TUTTE LE DONNE DEL DUCE

La relazione tra Ida Dalser, all’anagrafe Ida Irene e Mussolini prese avvio nel 1913. Due anni dopo nacque Benito Albino, riconosciuto dal padre soltanto nel 1916. Per questa ragione, pur in assenza di fonti attendibili che dimostrino il reale avvenimento delle nozze tra i due con rito religioso, è certo che la Dalser ebbe un rapporto sentimentale con il futuro duce del fascismo. Socialista e insofferente alle convenzioni borghesi, il giovane Mussolini ebbe numerose amanti.Si trattava, per lo più, di donne colte ed emancipate com’era Ida, all’epoca titolare di un salone di bellezza a Milano. Perdutamente innamorata, la stessa non esitò un solo istante a vendere la propria attività e tutti i suoi gioielli per finanziare la fondazione, ad opera dell’amato, dell’editoriale il Popolo d’Italia.

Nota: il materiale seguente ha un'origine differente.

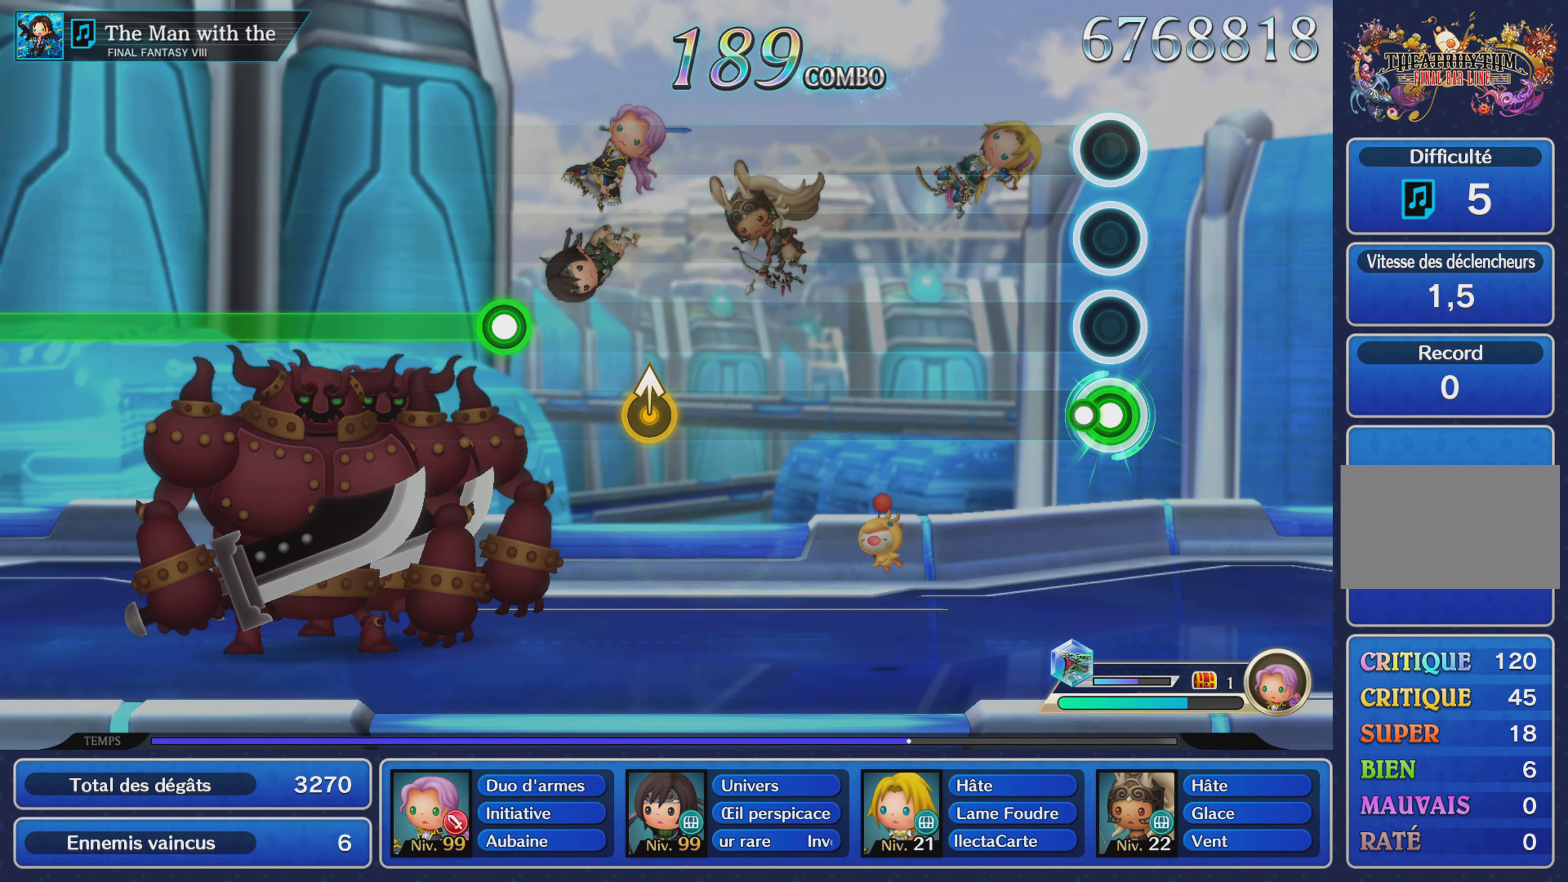
{"buttons": [], "left_stick": "center", "right_stick": "center", "events": [[50, "R1", "up"]]}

La presenza di Ida dovette diventare ingombrante quando Mussolini fece dei valori borghesi la cifra essenziale della propria ascesa al potere. A quel punto, infatti, la credibilità della sua immagine di padre esemplare veniva messa in scacco dalla duplice relazione con Ida Dalser e Rachele Guidi. Non a caso, la situazione precipitò quando Benito decise di ufficializzare il rapporto con la seconda donna. Messa da parte, Ida diede inizio ad un carteggio con l’allora direttore del Corriere della Sera, Luigi Albertini

Le lettere che la Dalser recapitò al Senatore Albertini rappresentano una richiesta di aiuto a seguito del torto subito da Mussolini. Ida si trovò infatti squattrinata, e con un figlio da crescere, in mezzo alla strada. Di qui, l’idea di guadagnarsi l’appoggio di un uomo autorevole, qual era Albertini, per essere ascoltata. Oltre a rivendicare il proprio status di moglie del Duce, Ida supplicò il Direttore di rendere pubblici un suo annuncio ed una sua sottoscrizione a favore del piccolo Benito.

Ida non si arrese di fronte all’atteggiamento omertoso di Albertini e chiese aiuto ad altri potenti della stampa. Nel frattempo, ottenne anche il diritto agli alimenti (200 lire al mese) per lei e per il figlio. Insomma, la relazione che Mussolini tentò maldestramente di occultare veniva ora a galla con forza, al punto da indurlo ad escogitare un modo alternativo per eliminarne, una volta per tutte, lo spettro.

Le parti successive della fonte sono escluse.